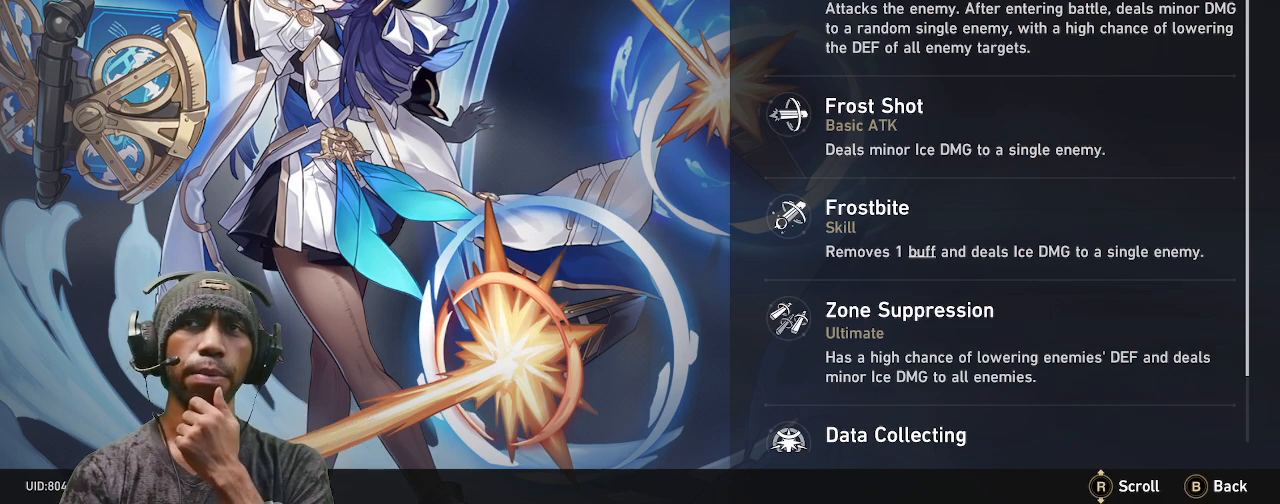
{"buttons": ["R2"], "left_stick": "center", "right_stick": "center", "events": []}
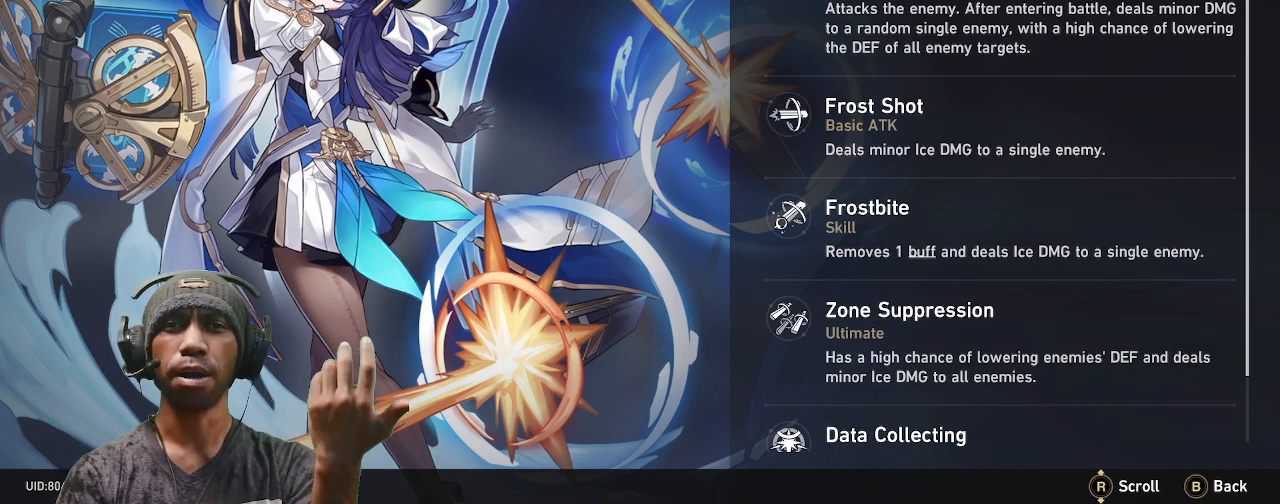
{"buttons": ["R2"], "left_stick": "center", "right_stick": "center", "events": []}
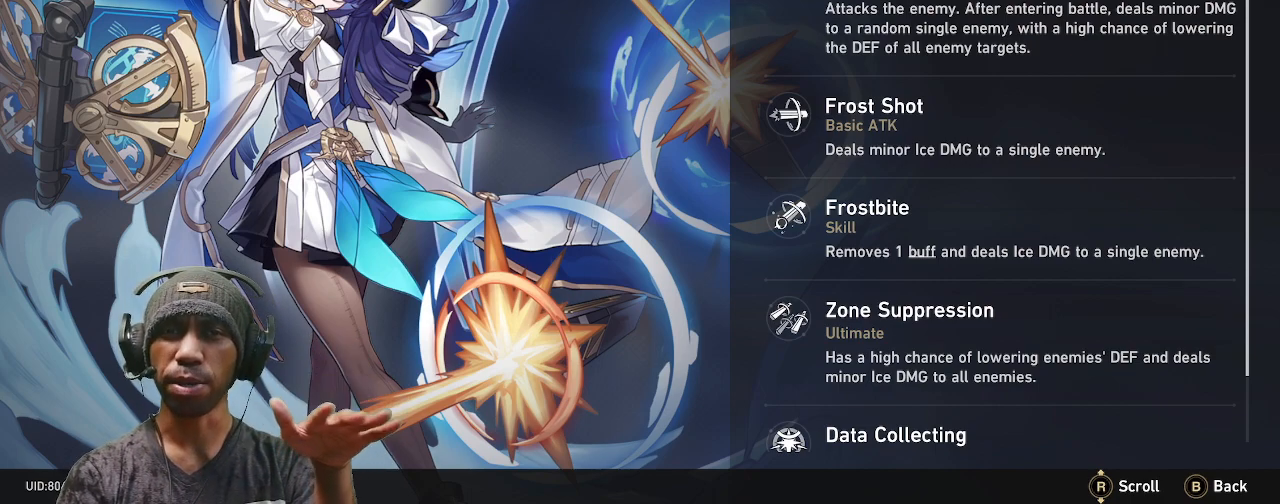
{"buttons": ["R2"], "left_stick": "center", "right_stick": "center", "events": []}
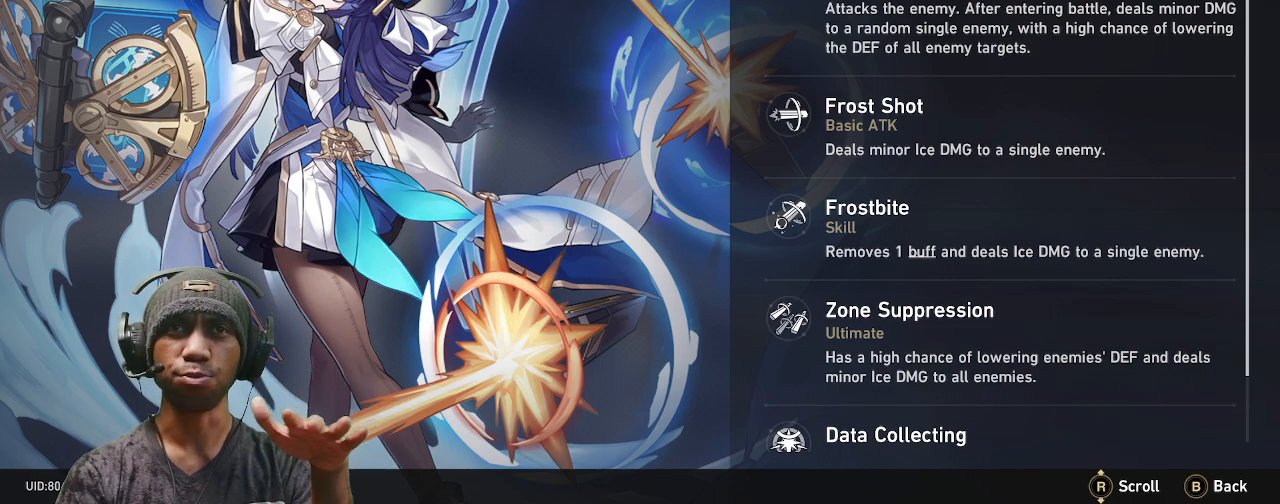
{"buttons": ["R2"], "left_stick": "center", "right_stick": "center", "events": []}
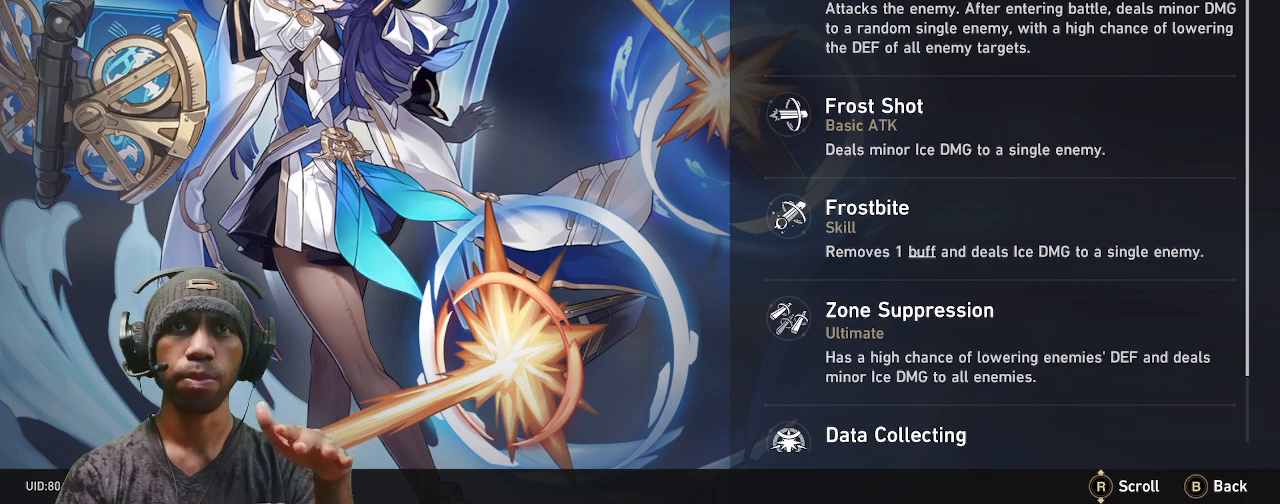
{"buttons": ["R2"], "left_stick": "center", "right_stick": "center", "events": []}
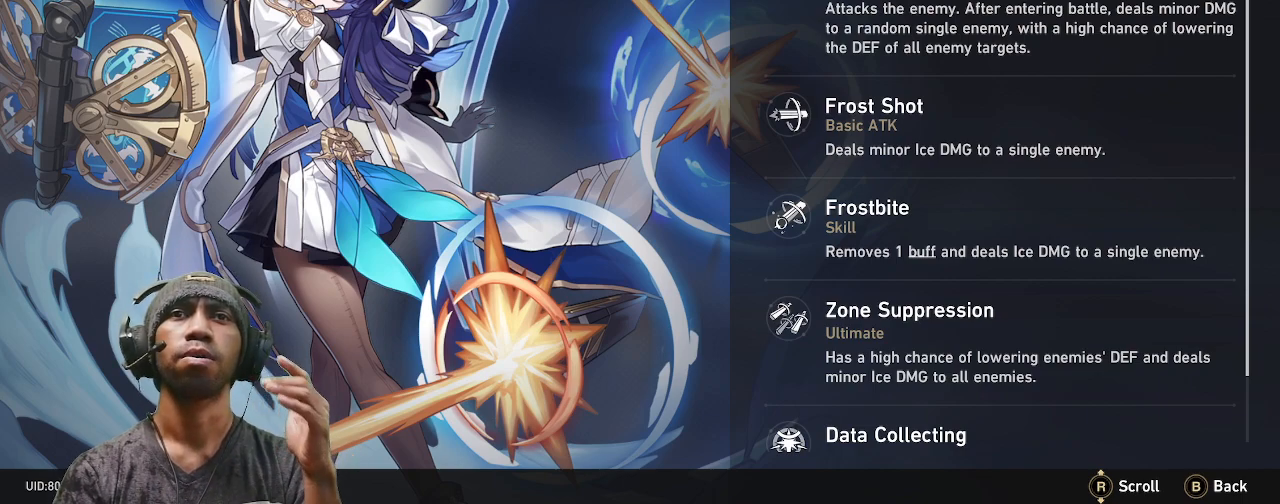
{"buttons": ["R2"], "left_stick": "center", "right_stick": "center", "events": []}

________

What the exercise asks:
This calls for an exact copy of all the entries above, with the pictures omitted.

Response to the exercise:
{"buttons": ["R2"], "left_stick": "center", "right_stick": "center", "events": []}
{"buttons": ["R2"], "left_stick": "center", "right_stick": "center", "events": []}
{"buttons": ["R2"], "left_stick": "center", "right_stick": "center", "events": []}
{"buttons": ["R2"], "left_stick": "center", "right_stick": "center", "events": []}
{"buttons": ["R2"], "left_stick": "center", "right_stick": "center", "events": []}
{"buttons": ["R2"], "left_stick": "center", "right_stick": "center", "events": []}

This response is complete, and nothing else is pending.